September 21, 2012

Quarantine Expanded to Protect Missouri's Trees from Invasive Emerald Ash Borer

Following this summer's findings of the invasive Emerald Ash Borer in Platte, Madison and Reynolds counties, Missouri's quarantine regulating the movement of many ash wood products has been expanded. The quarantine, an effort to reduce the spread of the one-half inch long emerald green-colored beetle, now includes the counties in which the borer has been found as well as several adjacent counties.

Carter, Iron, Madison, Reynolds and Shannon counties in southeast Missouri and Clay and Platte counties near Kansas City are now included in the state quarantine, and Missouri's Wayne County has been quarantined as a result of the Emerald Ash Borer since the insect was first identified within the state in 2008.

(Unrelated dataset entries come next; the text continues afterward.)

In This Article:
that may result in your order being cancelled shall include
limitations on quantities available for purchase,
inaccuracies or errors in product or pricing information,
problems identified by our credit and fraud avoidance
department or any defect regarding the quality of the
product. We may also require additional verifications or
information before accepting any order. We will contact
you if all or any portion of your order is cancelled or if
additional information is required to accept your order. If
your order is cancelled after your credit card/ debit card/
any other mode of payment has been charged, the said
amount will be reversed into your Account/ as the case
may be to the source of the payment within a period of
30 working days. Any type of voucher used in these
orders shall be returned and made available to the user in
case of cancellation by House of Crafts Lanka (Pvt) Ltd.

The quarantine limits the movement of certain wood products from these counties most likely to transport the borer. Affected products, which may not be moved without first entering into a compliance agreement through USDA-APHIS Plant Protection and Quarantine, include any part of an ash tree, from logs and green lumber, to compost, bark and chips, as well as ash nursery stock and all hardwood firewood. USDA-APHIS-PPQ also has quarantined the eight Missouri counties included in the state's quarantine.

Detailed information on movement of ash products under a compliance agreement is available online at eab.missouri.edu. Much of the pests' spread is attributed to humans transporting it under the bark of firewood, logs and tree debris. As such, Missouri's quarantines prohibit both interstate and intrastate movement of those products.

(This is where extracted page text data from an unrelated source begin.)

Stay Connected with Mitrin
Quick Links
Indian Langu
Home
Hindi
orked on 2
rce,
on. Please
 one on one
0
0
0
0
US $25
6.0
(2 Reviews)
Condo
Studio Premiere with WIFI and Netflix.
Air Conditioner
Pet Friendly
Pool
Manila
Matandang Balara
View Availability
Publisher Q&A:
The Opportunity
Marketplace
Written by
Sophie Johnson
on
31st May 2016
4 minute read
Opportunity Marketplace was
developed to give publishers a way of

The Missouri departments of Agriculture, Conservation and Natural Resources work with federal staff from USDA Plant Protection and Quarantine and the U.S. Army Corps of Engineers, as well as researchers at the University of Missouri, to monitor Missouri's forests and urban areas for the insect. Staff also inspect incoming shipments of nursery stock, which may harbor the borers and other invasive pests.

Those agencies also work together to raise awareness of the impact the Emerald Ash Borer could have on our state's trees, especially in urban and suburban areas where 30 percent or more of the trees may be ash. Missouri's educational "Don't Move Firewood!" message encouraging individuals to buy or gather firewood where they plan to burn it can be found everywhere from trade shows to radio public service announcements to highway billboards as part of a statewide effort to slow the insect's spread.

The Emerald Ash Borer quarantine is one of several Missouri has in place to protect the state's trees from invasive forest pests. Foresters, arborists, landscape and nursery workers and landowners should also be aware of a quarantine affecting walnut wood products from other states, including logs, as a preventative measure to prevent an infestation of Thousand Cankers Disease of Black Walnut. The state is also working to establish a quarantine to protect pine trees from the invasive Pine Shoot Beetle, which was identified in Macon, Marion and Lewis counties earlier this year.